== Alıntılanan Metin ==

25 Ocak 2013 Cuma

"BEYNİMDEKİ VİDA" ..

"25/ 26.ocak .. yazıyor beynimdeki takvimde!. yılın ne önemi var."

Sizlerde de var mıdır 'tarih' takıntısı bilemem.. Beynimin bir takvimden , hatta bir ajandadan hiç farkı yok.. Sanki kafatasımın duvarına çakılmış, yapıştırılmış, kazınmış gibi, önemsediğim tarihleri unutamıyorum.
Bu, sadece yaşantımdaki olayların tarihleri değil üstelik.. Tüm aile fertlerinin ve yüreğimde yer eden dostların yaş günleri.. evlilik yılları..

Ama bir de öyle yıllar var ki... sanki 'yok' gibi!

===
== Veri Listesi ==

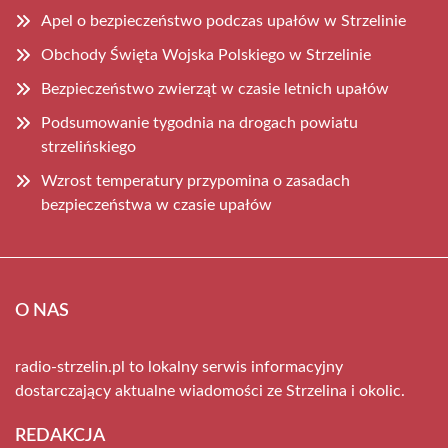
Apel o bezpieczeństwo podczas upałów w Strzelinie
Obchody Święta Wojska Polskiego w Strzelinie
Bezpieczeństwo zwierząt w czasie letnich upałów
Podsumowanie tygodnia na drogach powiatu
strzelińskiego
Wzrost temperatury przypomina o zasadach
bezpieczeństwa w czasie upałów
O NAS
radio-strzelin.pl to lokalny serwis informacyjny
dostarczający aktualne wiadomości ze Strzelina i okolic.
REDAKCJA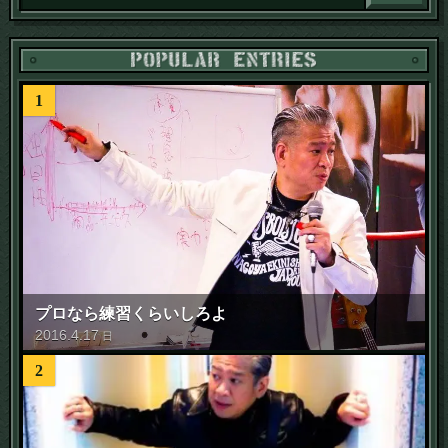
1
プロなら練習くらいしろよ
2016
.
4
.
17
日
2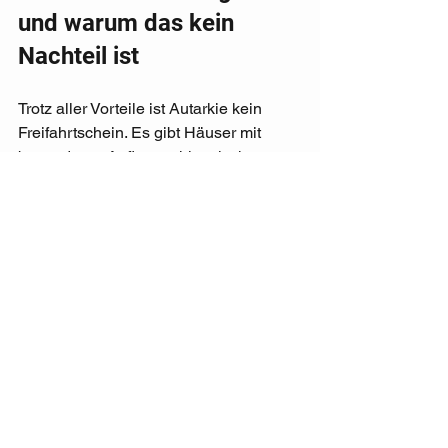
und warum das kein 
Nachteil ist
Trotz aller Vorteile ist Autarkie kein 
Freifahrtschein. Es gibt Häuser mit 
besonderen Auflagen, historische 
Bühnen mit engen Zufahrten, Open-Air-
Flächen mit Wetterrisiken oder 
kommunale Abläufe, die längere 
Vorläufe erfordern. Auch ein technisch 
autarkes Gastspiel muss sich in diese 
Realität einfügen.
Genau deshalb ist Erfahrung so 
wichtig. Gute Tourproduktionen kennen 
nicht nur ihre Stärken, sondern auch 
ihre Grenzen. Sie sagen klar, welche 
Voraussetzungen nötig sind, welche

===
== Veri Listesi ==

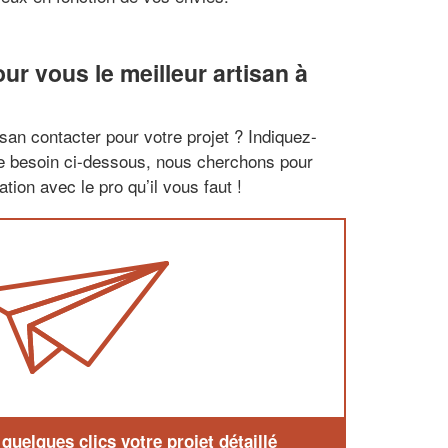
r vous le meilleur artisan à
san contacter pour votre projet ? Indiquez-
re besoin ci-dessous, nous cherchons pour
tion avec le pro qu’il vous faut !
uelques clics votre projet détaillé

===
== Veri Listesi ==

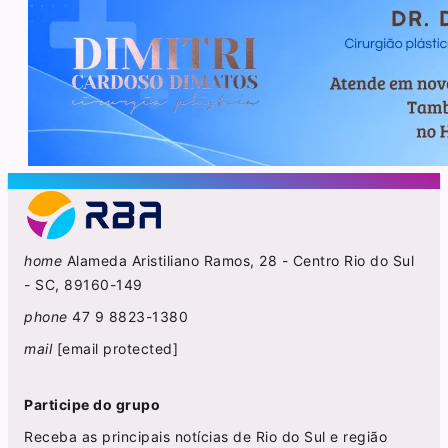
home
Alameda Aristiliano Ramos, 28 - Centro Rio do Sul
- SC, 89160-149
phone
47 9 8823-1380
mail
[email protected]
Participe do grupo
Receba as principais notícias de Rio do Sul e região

===

Yapılacak İş:
Alıntılanan metne göre aşağıdaki soruları yanıtlayınız:
1. Metnin en başında hangi tarih ve gün yer almaktadır?
2. Yazar, beyninin hangi iki şeyden hiç farkı olmadığını söylemektedir?
3. Yaşantıdaki olayların tarihleri dışında unutulmayan tarihler arasında neler sayılmaktadır?

Yazılı Yanıt:
1. 25 Ocak 2013 Cuma.
2. Bir takvimden, hatta bir ajandadan.
3. Tüm aile fertlerinin ve yürekte yer eden dostların yaş günleri ile evlilik yılları.